‘Family Guy’ Showrunner Alec Sulkin Is Trying To Win Back Old Fans By Fixing The Show’s Biggest Problems

Now in its 15th season, Family Guy is in rare company.

Seth MacFarlane’s empire-building comedy is tied with The Jack Benny Program, CSI: Crime Scene Investigation, and ER as the sixth longest-running scripted show in U.S. primetime history. It won’t soon pass The Simpsons (28 seasons and counting), but Brian Griffin is coming for you next, Lassie. A drop-off in quality after a decade and a half on television is forgivable, expected even, but Family Guy has really fallen on hard times lately. Ratings are plummeting (season 14 averaged 4.28 million viewers, down three million from season 10’s 7.30 million), and the jokes have grown increasingly stale.

Splitsider‘s John Hugar (who’s also contributed to Uproxx) documented many of the show’s problems in an article entitled, “Can Family Guy Lift Itself Out of Its Perpetual Rut?” Current Family Guy showrunner Alec Sulkin could have waved off the piece, but to his credit, he decided to talk to Hugar about them in an interview. “He said that he agreed with some, if not all, of my points,” according to Hugar, “and that he was working on fixing some of the issues I discussed.” Sulkin thinks Family Guy “is good overall, but I acknowledge that the show has had challenges trying to keep things fresh. There is kind of a burnout factor.”

“I think in the earlier years, the plots were more grounded, and probably more simple,” Sulkin said. “We know who these characters are at this point, so it can be hard to give them new insight, but it is something we work on.” The best episodes these days are the ones that focus on Brian and Stewie — ‘Back to the Pilot’ is a stone-cold classic — because they “have the most interesting relationship, and are probably the most intrinsically interesting characters on the show.” But the writers are attempting to flesh out Chris and Meg, too, including an episode that “would involve Meg coming out as a lesbian.”

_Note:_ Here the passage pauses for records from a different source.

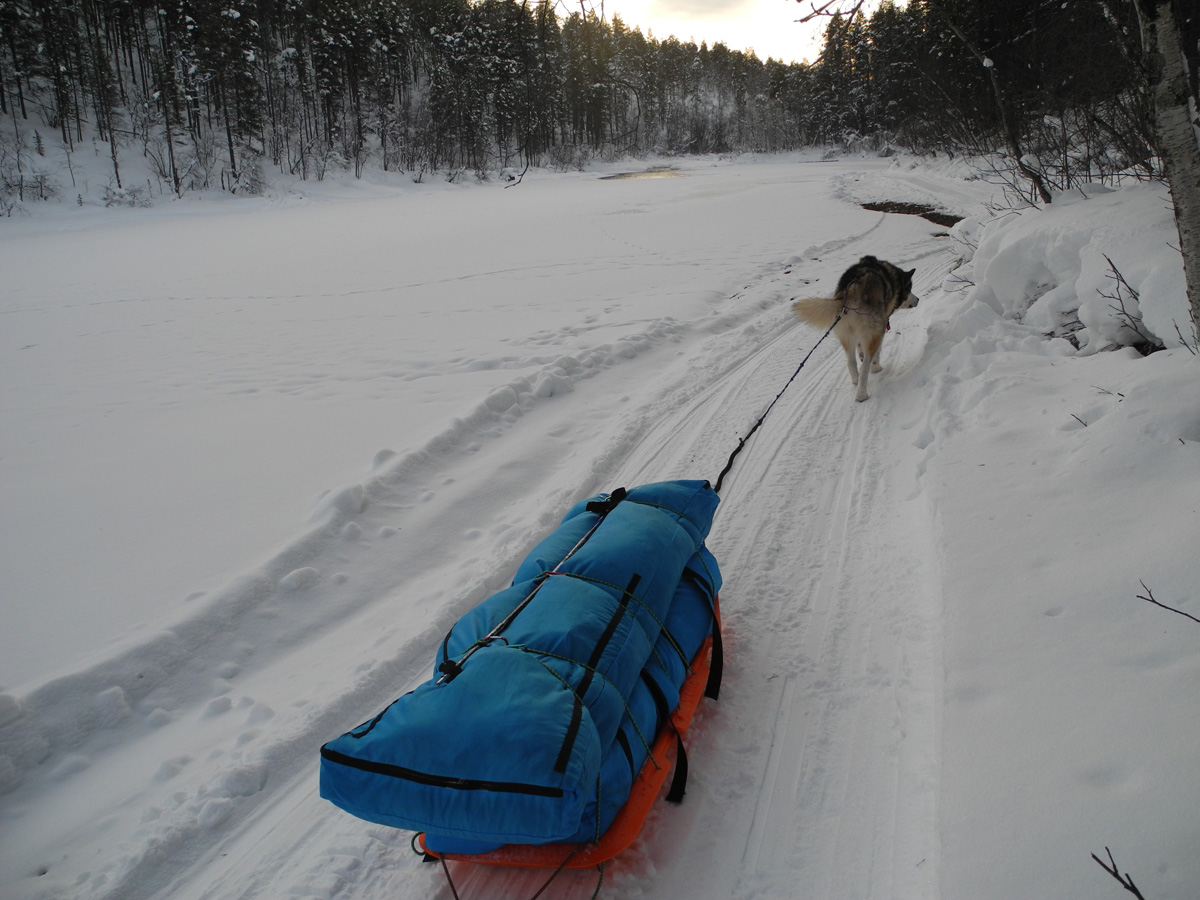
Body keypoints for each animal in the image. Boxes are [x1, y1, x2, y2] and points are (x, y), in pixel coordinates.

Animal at [796, 259, 916, 403]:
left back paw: (856, 381)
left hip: (847, 336)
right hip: (874, 332)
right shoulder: (878, 331)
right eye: (909, 289)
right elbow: (876, 354)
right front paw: (876, 368)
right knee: (865, 367)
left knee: (851, 363)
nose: (917, 299)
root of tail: (852, 290)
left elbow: (859, 351)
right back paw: (862, 394)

When asked if Family Guy has done anything he regrets, Sulkin responded, “I would say some episodes aren’t as strong as others, but the reasons aren’t always easy to track. I wouldn’t say one episode or moment stands out in my mind… But we’re working on a fixing a lot of the problems you talked about, and hopefully, bringing some fans who left back into the fold.”

A good place to start: no more chicken fights.